Python - K difference index Pairing in List

K difference index pairing creates pairs of elements from a list where each element is paired with another element that is exactly K positions ahead. For example, with K=2, element at index 0 pairs with element at index 2, index 1 with index 3, and so on.

Given the list ["A", "B", "C", "D", "E", "F"] and K=2, the result would be ["AC", "BD", "CE", "DF"].

Using map() with operator.concat

The map() function applies operator.concat to corresponding elements from two sliced lists ?

import operator

# Initialize list
my_list = ["T", "U", "T", "O", "R", "I", "A", "L", "S", "P", "O", "I", "N", "T"]
print("The input list:", my_list)

# Initialize K value
K = 4

# K difference index pairing using map()
result = list(map(operator.concat, my_list[:-K], my_list[K:]))
print("List after K difference concatenation:", result)

The input list: ['T', 'U', 'T', 'O', 'R', 'I', 'A', 'L', 'S', 'P', 'O', 'I', 'N', 'T']
List after K difference concatenation: ['TR', 'UI', 'TA', 'OL', 'RS', 'IP', 'AO', 'LI', 'SN', 'PT']

Using Recursion

A recursive approach processes the list by pairing the first element with the Kth element, then recursively processing the remaining elements ?

def k_diff_pairs(data_list, k):
    # Base case: if k is greater than or equal to list length
    if k >= len(data_list):
        return []
    
    # If only one pair possible
    if len(data_list) == k + 1:
        return [data_list[0] + data_list[k]]
    
    # Recursive case: pair first with kth element, then process rest
    return [data_list[0] + data_list[k]] + k_diff_pairs(data_list[1:], k)

# Initialize original list
my_list = ["T", "U", "T", "O", "R", "I", "A", "L", "S", "P", "O", "I", "N", "T"]
print("The original input list:", my_list)

# Initialize K value
K = 3

# K difference index pairing using recursion
result = k_diff_pairs(my_list, K)
print("The K difference index pairing:", result)

The original input list: ['T', 'U', 'T', 'O', 'R', 'I', 'A', 'L', 'S', 'P', 'O', 'I', 'N', 'T']
The K difference index pairing: ['TO', 'UR', 'TI', 'OA', 'RL', 'IS', 'AP', 'LO', 'SI', 'PN', 'OT']

Using While Loop

A simple iterative approach using a while loop to pair each element with the element K positions ahead ?

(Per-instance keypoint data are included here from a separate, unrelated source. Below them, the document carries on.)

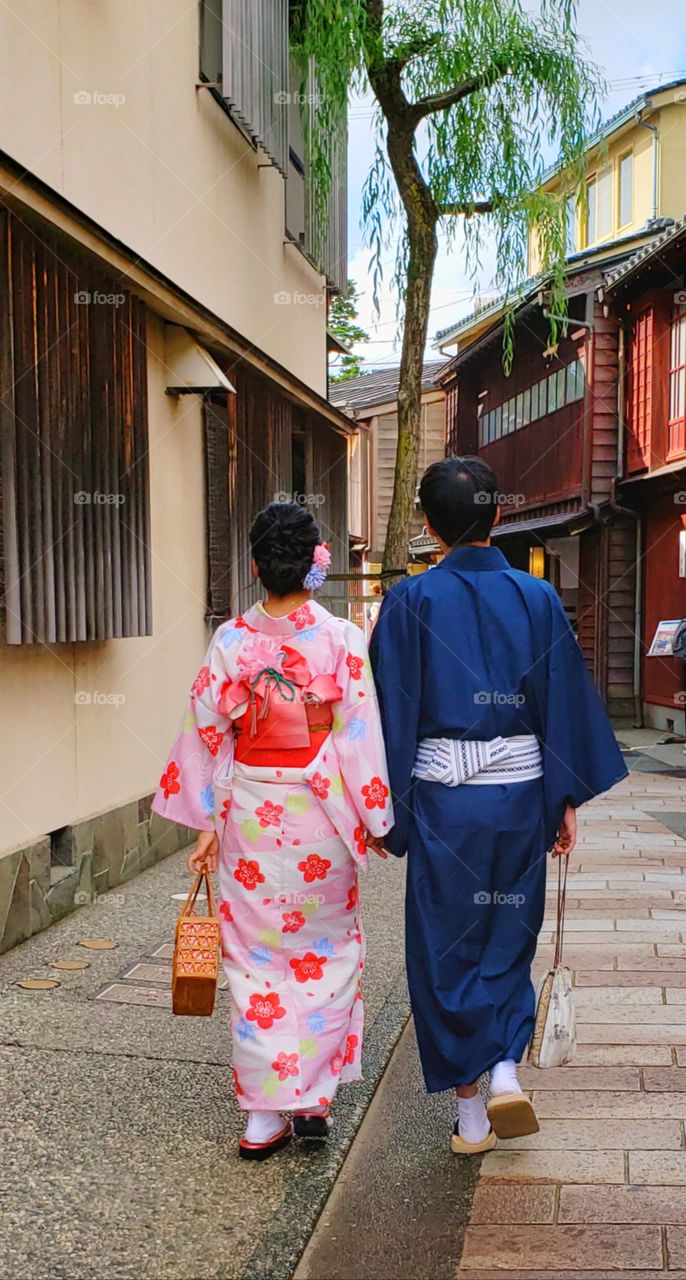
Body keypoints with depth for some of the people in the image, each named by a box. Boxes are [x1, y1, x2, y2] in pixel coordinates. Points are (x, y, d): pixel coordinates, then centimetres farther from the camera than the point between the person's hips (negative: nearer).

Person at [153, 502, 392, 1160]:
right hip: (320, 814, -1)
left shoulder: (232, 641, -5)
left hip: (250, 814, 1)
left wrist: (207, 822, 5)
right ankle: (314, 1098, 19)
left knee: (255, 957, 10)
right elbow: (361, 737, -8)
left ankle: (263, 1116, 16)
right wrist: (376, 818, 1)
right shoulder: (343, 640, -9)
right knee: (326, 950, 16)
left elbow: (208, 734, -3)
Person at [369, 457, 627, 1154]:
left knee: (446, 949, 10)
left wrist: (384, 808, 1)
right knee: (508, 938, 21)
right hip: (520, 790, 2)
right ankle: (506, 1070, 9)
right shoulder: (536, 597, -1)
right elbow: (564, 704, 1)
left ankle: (470, 1114, 17)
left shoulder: (411, 599, -7)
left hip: (442, 796, -2)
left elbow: (392, 711, -6)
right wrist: (567, 799, 9)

# Initialize original list
my_list = ["T", "U", "T", "O", "R", "I", "A", "L", "S", "P", "O", "I", "N", "T"]
print("The input list:", my_list)

# Initialize K value
K = 2

# Using while loop for K difference index pairing
result = []
i = 0

while i < len(my_list) - K:
    result.append(my_list[i] + my_list[i + K])
    i += 1

print("The K difference index pairing:", result)

The input list: ['T', 'U', 'T', 'O', 'R', 'I', 'A', 'L', 'S', 'P', 'O', 'I', 'N', 'T']
The K difference index pairing: ['TT', 'UO', 'TR', 'OI', 'RA', 'IL', 'AS', 'LP', 'SO', 'PI', 'ON', 'IT']

Using List Comprehension

The most concise approach using list comprehension to create pairs in a single line ?

# Initialize original list
my_list = ["A", "B", "C", "D", "E", "F", "G", "H"]
print("The input list:", my_list)

# Initialize K value
K = 3

# K difference index pairing using list comprehension
result = [my_list[i] + my_list[i + K] for i in range(len(my_list) - K)]
print("The K difference index pairing:", result)

The input list: ['A', 'B', 'C', 'D', 'E', 'F', 'G', 'H']
The K difference index pairing: ['AD', 'BE', 'CF', 'DG', 'EH']

Comparison

Conclusion

K difference index pairing pairs elements that are K positions apart in a list. List comprehension provides the most readable and concise solution, while the map() approach offers a functional programming style.